**Work instructions:** Render the lines from the start of the data through the line containing "wickidnesse" as a Markdown table, leaving out blank lines. Use two columns named Row and Line, with Row holding the row number and Line holding the text of the line.
— Begin Data supplied —
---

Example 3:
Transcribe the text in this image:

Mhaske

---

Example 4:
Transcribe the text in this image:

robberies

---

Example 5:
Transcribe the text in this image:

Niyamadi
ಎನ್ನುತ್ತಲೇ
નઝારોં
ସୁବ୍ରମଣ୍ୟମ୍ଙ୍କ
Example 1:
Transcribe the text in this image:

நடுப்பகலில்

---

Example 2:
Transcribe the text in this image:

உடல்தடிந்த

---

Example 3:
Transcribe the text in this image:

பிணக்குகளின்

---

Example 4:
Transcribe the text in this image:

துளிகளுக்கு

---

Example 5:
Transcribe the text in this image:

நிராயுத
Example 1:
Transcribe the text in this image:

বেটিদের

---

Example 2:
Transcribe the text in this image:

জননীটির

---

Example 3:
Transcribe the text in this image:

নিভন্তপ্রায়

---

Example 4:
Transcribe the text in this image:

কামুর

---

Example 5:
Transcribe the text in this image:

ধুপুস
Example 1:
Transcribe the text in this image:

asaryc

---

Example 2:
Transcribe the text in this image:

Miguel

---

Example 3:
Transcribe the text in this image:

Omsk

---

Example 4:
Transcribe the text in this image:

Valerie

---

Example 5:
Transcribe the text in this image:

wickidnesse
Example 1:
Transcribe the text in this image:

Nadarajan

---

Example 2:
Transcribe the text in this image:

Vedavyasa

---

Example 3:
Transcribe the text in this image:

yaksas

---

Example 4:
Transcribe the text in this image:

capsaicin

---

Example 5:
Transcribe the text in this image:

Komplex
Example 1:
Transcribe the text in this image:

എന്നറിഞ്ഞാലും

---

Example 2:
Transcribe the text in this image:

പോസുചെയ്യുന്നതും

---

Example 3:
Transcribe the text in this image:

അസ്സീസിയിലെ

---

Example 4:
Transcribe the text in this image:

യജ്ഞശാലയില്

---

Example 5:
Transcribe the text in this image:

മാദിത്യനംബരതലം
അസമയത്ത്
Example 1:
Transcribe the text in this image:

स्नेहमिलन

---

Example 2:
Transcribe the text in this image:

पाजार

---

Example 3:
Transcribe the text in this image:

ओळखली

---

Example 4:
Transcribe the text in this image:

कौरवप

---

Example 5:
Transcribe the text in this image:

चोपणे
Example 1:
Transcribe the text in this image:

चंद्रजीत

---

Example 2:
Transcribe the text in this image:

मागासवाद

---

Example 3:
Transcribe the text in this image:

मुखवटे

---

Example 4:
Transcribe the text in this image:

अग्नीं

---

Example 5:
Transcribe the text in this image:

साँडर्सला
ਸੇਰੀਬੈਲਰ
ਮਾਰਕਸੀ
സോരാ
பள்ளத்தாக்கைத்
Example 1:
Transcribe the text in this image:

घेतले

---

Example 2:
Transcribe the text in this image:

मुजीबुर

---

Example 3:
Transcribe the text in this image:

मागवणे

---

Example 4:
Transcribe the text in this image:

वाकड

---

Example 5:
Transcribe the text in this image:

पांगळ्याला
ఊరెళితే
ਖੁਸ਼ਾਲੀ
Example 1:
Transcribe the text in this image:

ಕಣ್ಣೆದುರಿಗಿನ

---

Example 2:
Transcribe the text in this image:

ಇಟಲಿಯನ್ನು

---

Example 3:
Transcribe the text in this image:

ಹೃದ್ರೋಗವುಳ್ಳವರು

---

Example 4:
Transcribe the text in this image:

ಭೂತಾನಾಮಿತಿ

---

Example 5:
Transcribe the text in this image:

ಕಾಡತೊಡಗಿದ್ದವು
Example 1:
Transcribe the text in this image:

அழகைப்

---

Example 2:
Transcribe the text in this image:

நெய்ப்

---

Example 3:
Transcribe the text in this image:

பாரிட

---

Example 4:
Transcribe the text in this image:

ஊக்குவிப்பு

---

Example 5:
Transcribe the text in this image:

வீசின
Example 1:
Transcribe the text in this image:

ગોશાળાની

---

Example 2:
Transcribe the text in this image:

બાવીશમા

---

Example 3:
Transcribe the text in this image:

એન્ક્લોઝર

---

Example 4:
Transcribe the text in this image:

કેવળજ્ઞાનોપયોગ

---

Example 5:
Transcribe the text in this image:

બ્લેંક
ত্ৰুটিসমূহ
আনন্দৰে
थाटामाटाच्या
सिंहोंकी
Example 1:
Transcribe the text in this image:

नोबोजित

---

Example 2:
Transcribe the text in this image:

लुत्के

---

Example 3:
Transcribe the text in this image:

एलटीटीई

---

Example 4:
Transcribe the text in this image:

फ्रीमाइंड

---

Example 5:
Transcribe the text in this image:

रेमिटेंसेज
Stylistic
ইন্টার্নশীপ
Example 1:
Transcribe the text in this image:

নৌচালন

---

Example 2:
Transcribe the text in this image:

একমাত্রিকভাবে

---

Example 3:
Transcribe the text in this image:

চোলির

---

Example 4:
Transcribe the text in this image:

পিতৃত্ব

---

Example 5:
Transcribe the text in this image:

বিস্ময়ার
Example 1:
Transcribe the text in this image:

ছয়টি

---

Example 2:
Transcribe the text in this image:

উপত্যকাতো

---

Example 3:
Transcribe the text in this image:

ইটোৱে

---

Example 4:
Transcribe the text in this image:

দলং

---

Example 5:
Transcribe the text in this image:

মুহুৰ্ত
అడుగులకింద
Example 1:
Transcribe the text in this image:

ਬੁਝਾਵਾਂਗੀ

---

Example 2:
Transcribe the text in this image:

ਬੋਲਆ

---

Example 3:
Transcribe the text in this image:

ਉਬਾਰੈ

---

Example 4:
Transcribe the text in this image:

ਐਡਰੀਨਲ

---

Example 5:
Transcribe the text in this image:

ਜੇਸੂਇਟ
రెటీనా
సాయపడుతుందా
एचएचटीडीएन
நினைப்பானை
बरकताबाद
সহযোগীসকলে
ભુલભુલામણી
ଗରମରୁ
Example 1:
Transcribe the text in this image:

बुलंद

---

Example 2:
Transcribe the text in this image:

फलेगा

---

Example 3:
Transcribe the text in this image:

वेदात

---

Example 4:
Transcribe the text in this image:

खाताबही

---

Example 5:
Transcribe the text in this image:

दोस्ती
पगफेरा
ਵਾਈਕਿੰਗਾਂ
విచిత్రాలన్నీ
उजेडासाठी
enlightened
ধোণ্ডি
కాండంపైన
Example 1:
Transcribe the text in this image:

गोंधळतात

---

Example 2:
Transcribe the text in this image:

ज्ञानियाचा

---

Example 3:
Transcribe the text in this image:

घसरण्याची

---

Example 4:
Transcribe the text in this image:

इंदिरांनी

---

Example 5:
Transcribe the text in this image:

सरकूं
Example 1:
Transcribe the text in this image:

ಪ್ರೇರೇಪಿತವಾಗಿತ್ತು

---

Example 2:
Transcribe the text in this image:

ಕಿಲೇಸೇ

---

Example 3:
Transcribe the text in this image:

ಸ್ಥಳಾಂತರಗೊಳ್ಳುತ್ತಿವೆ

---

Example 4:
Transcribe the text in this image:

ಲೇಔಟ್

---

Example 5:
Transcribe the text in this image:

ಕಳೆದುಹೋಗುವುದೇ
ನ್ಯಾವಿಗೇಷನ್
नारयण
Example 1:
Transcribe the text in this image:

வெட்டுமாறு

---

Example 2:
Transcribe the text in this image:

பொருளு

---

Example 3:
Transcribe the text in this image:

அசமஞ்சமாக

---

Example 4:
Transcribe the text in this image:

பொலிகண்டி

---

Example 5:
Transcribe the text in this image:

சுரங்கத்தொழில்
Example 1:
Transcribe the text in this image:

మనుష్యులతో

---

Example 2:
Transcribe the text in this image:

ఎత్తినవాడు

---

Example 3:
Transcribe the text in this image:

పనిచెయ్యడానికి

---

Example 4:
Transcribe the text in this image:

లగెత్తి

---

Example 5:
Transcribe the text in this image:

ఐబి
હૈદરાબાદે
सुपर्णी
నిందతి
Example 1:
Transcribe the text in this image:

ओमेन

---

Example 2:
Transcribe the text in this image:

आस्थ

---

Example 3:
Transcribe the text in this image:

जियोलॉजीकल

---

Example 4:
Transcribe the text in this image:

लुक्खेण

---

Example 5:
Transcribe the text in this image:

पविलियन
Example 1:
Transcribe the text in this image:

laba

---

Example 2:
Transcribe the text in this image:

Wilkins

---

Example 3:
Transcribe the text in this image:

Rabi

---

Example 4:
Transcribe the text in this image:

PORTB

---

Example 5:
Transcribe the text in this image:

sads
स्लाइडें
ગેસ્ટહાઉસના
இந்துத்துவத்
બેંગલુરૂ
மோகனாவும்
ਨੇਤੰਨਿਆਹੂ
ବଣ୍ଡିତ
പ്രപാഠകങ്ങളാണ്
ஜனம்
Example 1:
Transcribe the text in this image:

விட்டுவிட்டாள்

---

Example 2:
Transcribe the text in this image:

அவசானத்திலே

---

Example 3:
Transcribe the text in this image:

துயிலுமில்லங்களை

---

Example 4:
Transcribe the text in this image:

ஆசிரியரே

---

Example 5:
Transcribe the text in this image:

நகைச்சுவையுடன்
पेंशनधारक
— End Data supplied —
**Result of the task:**
| Row | Line |
|---|---|
| 1 | --- |
| 2 | Example 3: |
| 3 | Transcribe the text in this image: |
| 4 | Mhaske |
| 5 | --- |
| 6 | Example 4: |
| 7 | Transcribe the text in this image: |
| 8 | robberies |
| 9 | --- |
| 10 | Example 5: |
| 11 | Transcribe the text in this image: |
| 12 | Niyamadi |
| 13 | ಎನ್ನುತ್ತಲೇ |
| 14 | નઝારોં |
| 15 | ସୁବ୍ରମଣ୍ୟମ୍ଙ୍କ |
| 16 | Example 1: |
| 17 | Transcribe the text in this image: |
| 18 | நடுப்பகலில் |
| 19 | --- |
| 20 | Example 2: |
| 21 | Transcribe the text in this image: |
| 22 | உடல்தடிந்த |
| 23 | --- |
| 24 | Example 3: |
| 25 | Transcribe the text in this image: |
| 26 | பிணக்குகளின் |
| 27 | --- |
| 28 | Example 4: |
| 29 | Transcribe the text in this image: |
| 30 | துளிகளுக்கு |
| 31 | --- |
| 32 | Example 5: |
| 33 | Transcribe the text in this image: |
| 34 | நிராயுத |
| 35 | Example 1: |
| 36 | Transcribe the text in this image: |
| 37 | বেটিদের |
| 38 | --- |
| 39 | Example 2: |
| 40 | Transcribe the text in this image: |
| 41 | জননীটির |
| 42 | --- |
| 43 | Example 3: |
| 44 | Transcribe the text in this image: |
| 45 | নিভন্তপ্রায় |
| 46 | --- |
| 47 | Example 4: |
| 48 | Transcribe the text in this image: |
| 49 | কামুর |
| 50 | --- |
| 51 | Example 5: |
| 52 | Transcribe the text in this image: |
| 53 | ধুপুস |
| 54 | Example 1: |
| 55 | Transcribe the text in this image: |
| 56 | asaryc |
| 57 | --- |
| 58 | Example 2: |
| 59 | Transcribe the text in this image: |
| 60 | Miguel |
| 61 | --- |
| 62 | Example 3: |
| 63 | Transcribe the text in this image: |
| 64 | Omsk |
| 65 | --- |
| 66 | Example 4: |
| 67 | Transcribe the text in this image: |
| 68 | Valerie |
| 69 | --- |
| 70 | Example 5: |
| 71 | Transcribe the text in this image: |
| 72 | wickidnesse |